# REQUIRED ACTION
Exact reproduction of the listing is required. Pictures are not reproduced.

--

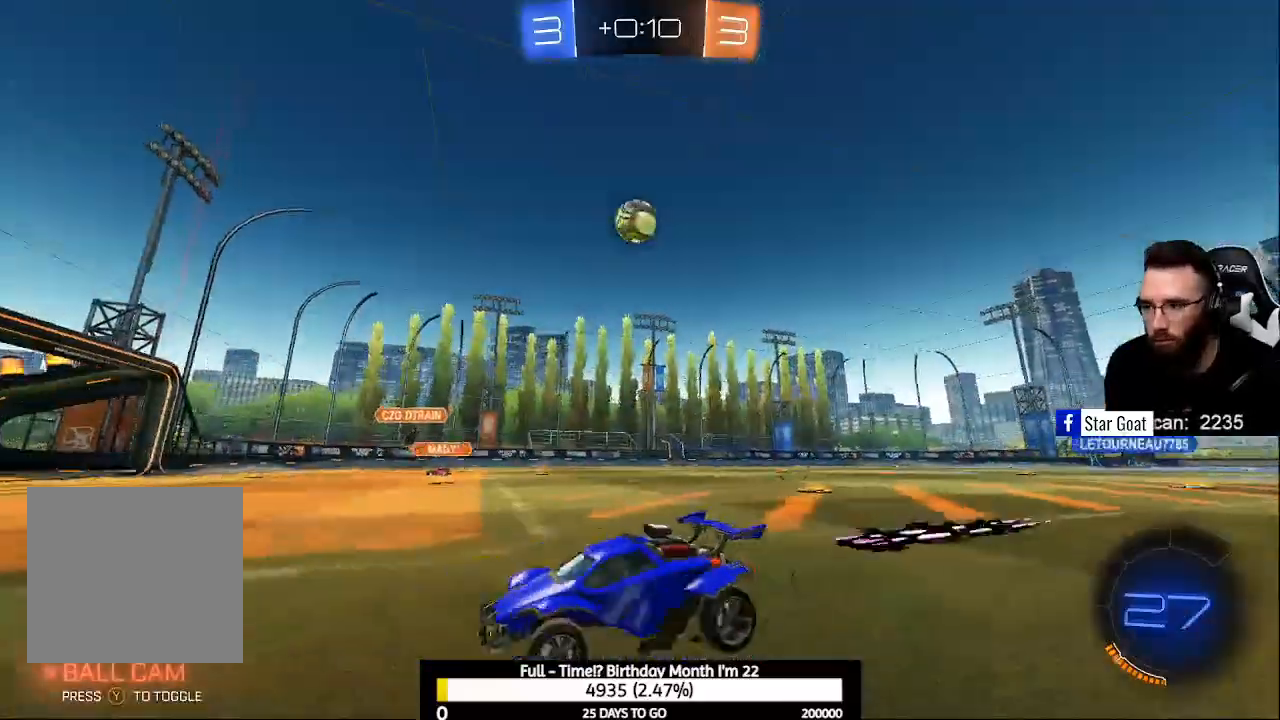
{"buttons": [], "left_stick": "center", "right_stick": "center", "events": [[100, "R2", "up"], [333, "L2", "down"], [500, "L2", "up"], [500, "left_stick", "center"]]}
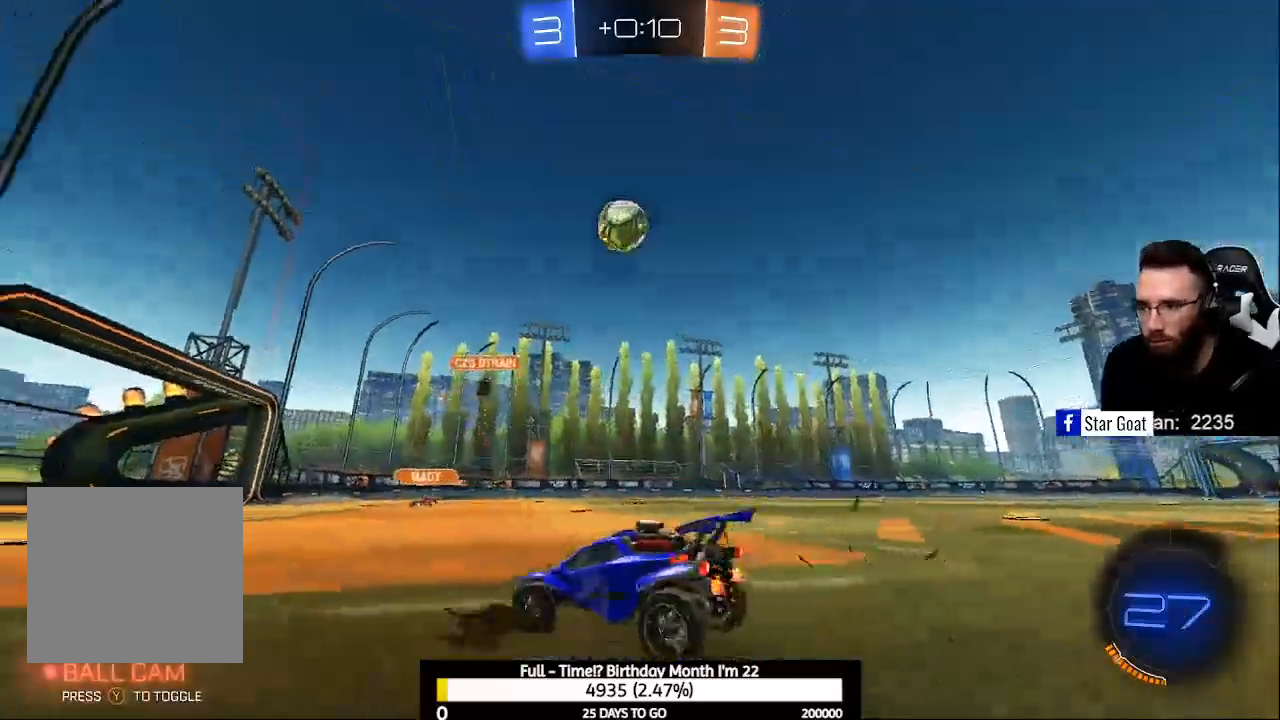
{"buttons": [], "left_stick": "center", "right_stick": "center", "events": [[100, "R2", "down"], [367, "R2", "up"]]}
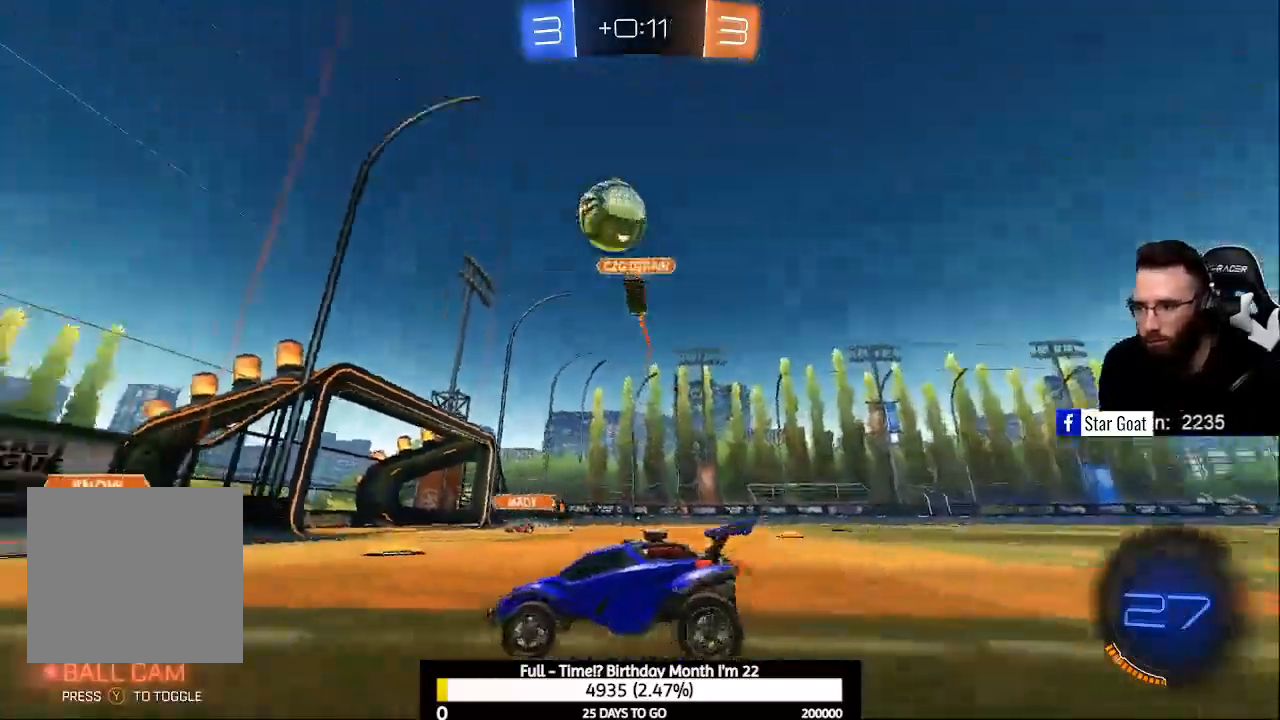
{"buttons": ["R2"], "left_stick": "down-right", "right_stick": "center", "events": [[100, "left_stick", "down-right"], [167, "R2", "down"], [200, "X", "down"], [267, "X", "up"], [367, "Y", "down"], [467, "Y", "up"]]}
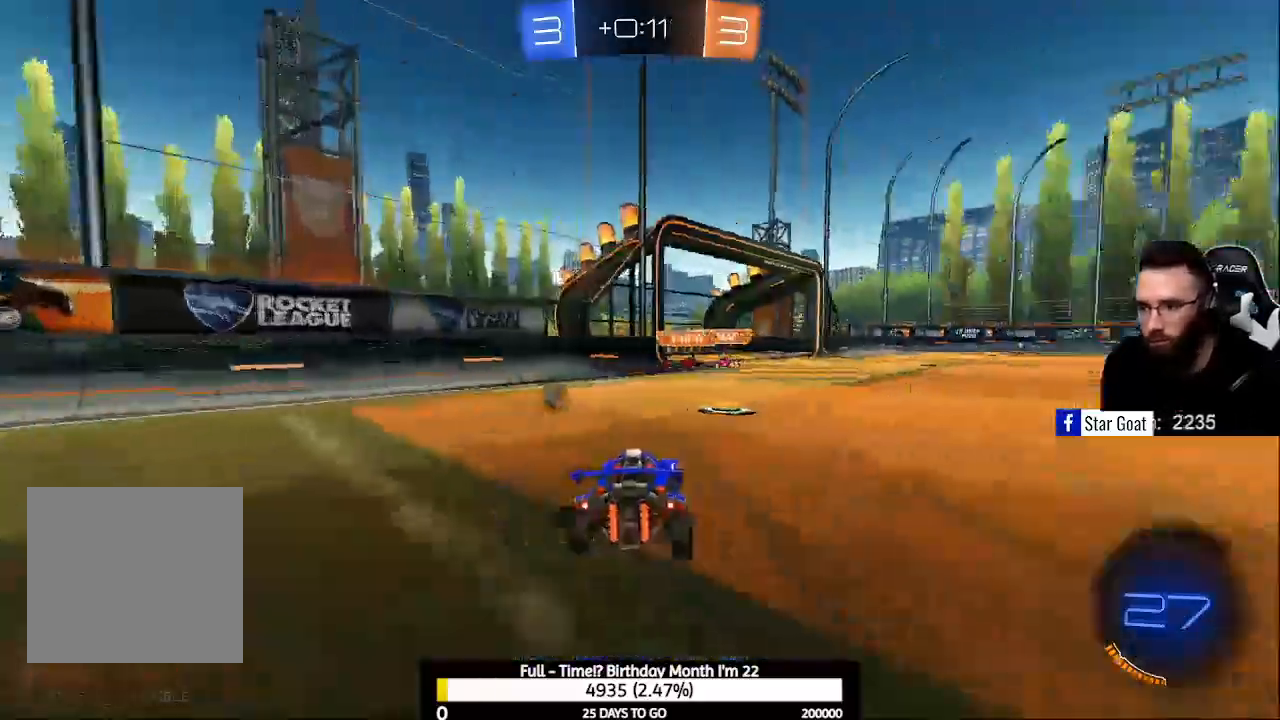
{"buttons": ["B", "R2"], "left_stick": "center", "right_stick": "center", "events": [[167, "left_stick", "center"], [200, "B", "down"]]}
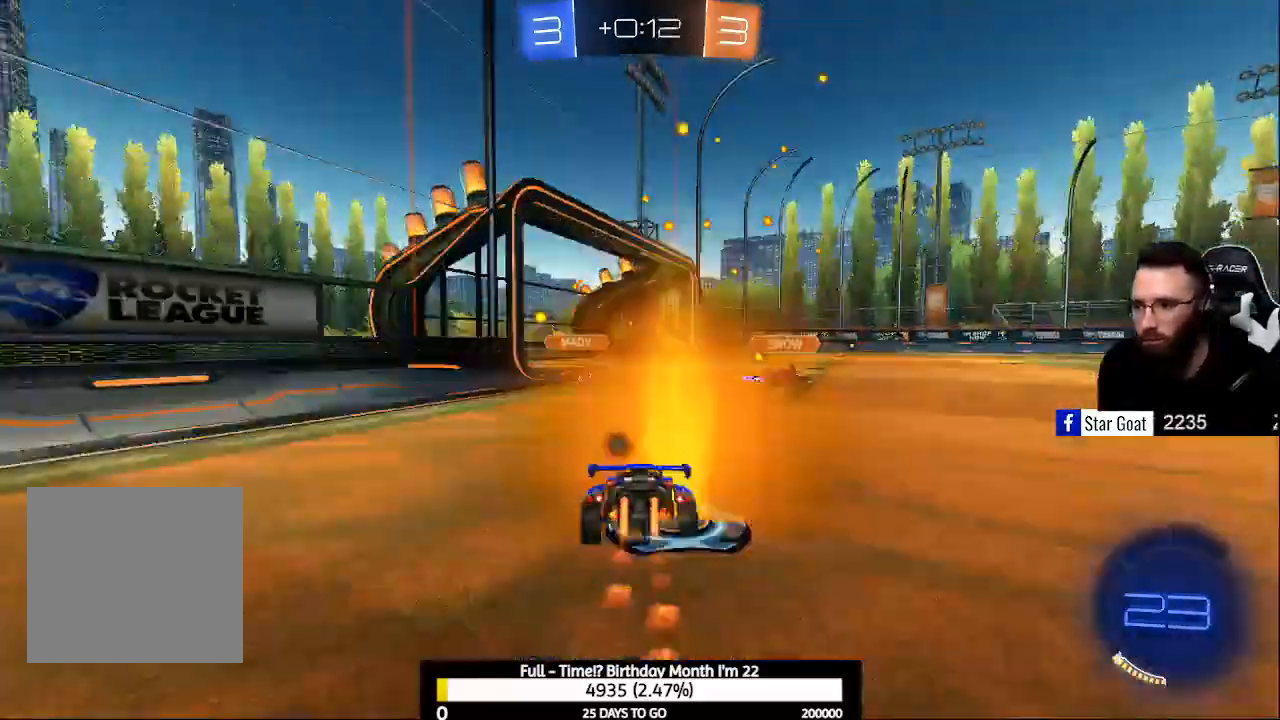
{"buttons": ["B", "R2"], "left_stick": "center", "right_stick": "center", "events": []}
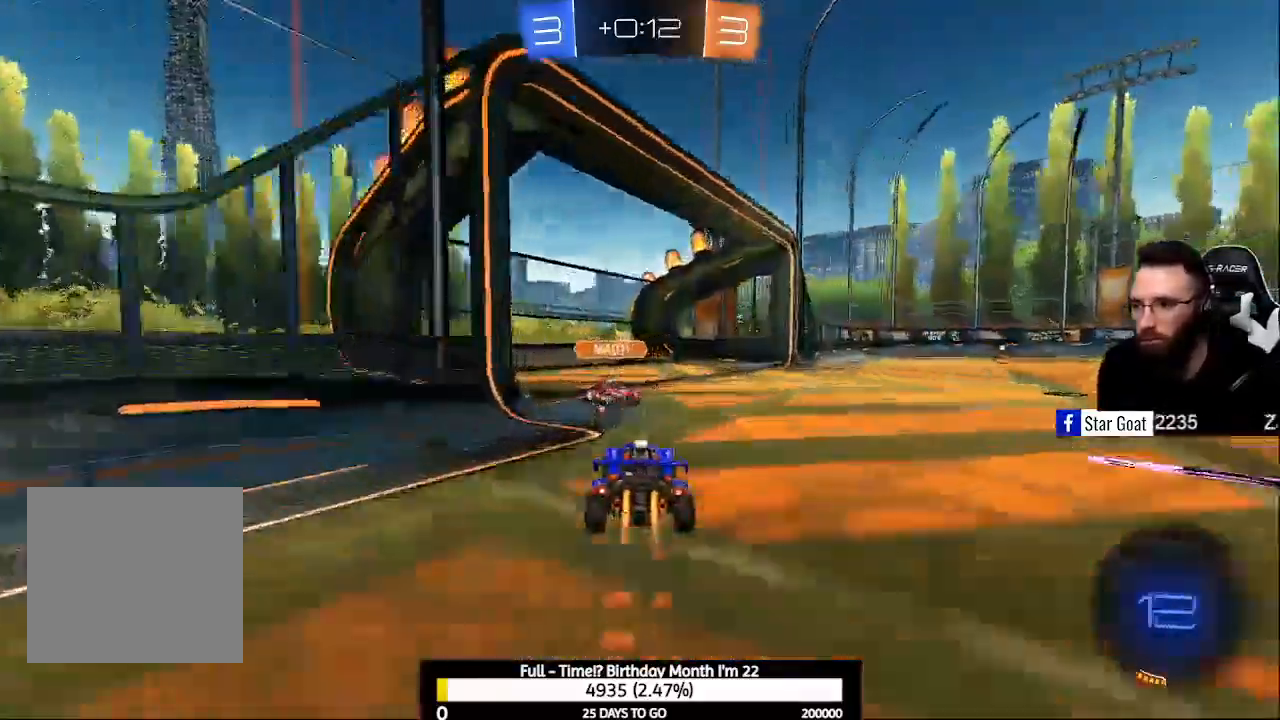
{"buttons": ["Y", "R2"], "left_stick": "center", "right_stick": "center", "events": [[67, "left_stick", "left"], [333, "B", "up"], [400, "left_stick", "center"], [433, "Y", "down"]]}
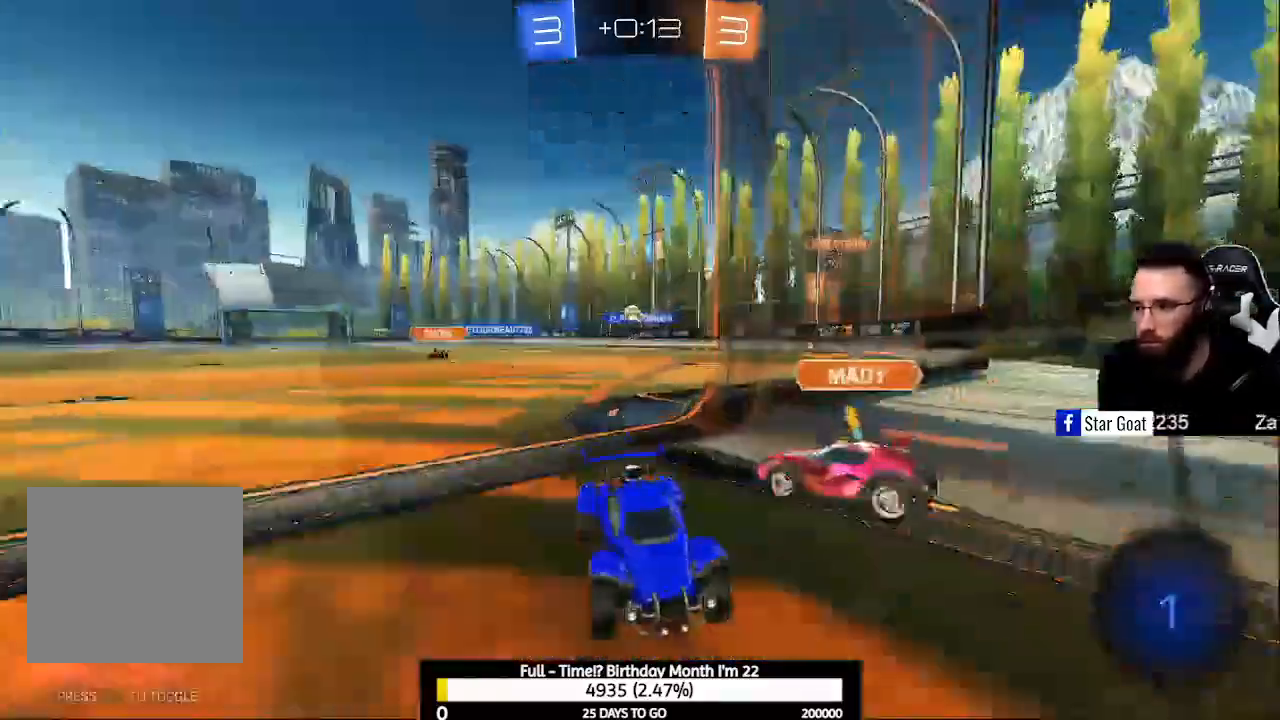
{"buttons": ["R2"], "left_stick": "center", "right_stick": "center", "events": [[33, "Y", "up"], [100, "X", "down"], [267, "X", "up"]]}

--

# OUTPUT
{"buttons": [], "left_stick": "center", "right_stick": "center", "events": [[100, "R2", "up"], [333, "L2", "down"], [500, "L2", "up"], [500, "left_stick", "center"]]}
{"buttons": [], "left_stick": "center", "right_stick": "center", "events": [[100, "R2", "down"], [367, "R2", "up"]]}
{"buttons": ["R2"], "left_stick": "down-right", "right_stick": "center", "events": [[100, "left_stick", "down-right"], [167, "R2", "down"], [200, "X", "down"], [267, "X", "up"], [367, "Y", "down"], [467, "Y", "up"]]}
{"buttons": ["B", "R2"], "left_stick": "center", "right_stick": "center", "events": [[167, "left_stick", "center"], [200, "B", "down"]]}
{"buttons": ["B", "R2"], "left_stick": "center", "right_stick": "center", "events": []}
{"buttons": ["Y", "R2"], "left_stick": "center", "right_stick": "center", "events": [[67, "left_stick", "left"], [333, "B", "up"], [400, "left_stick", "center"], [433, "Y", "down"]]}
{"buttons": ["R2"], "left_stick": "center", "right_stick": "center", "events": [[33, "Y", "up"], [100, "X", "down"], [267, "X", "up"]]}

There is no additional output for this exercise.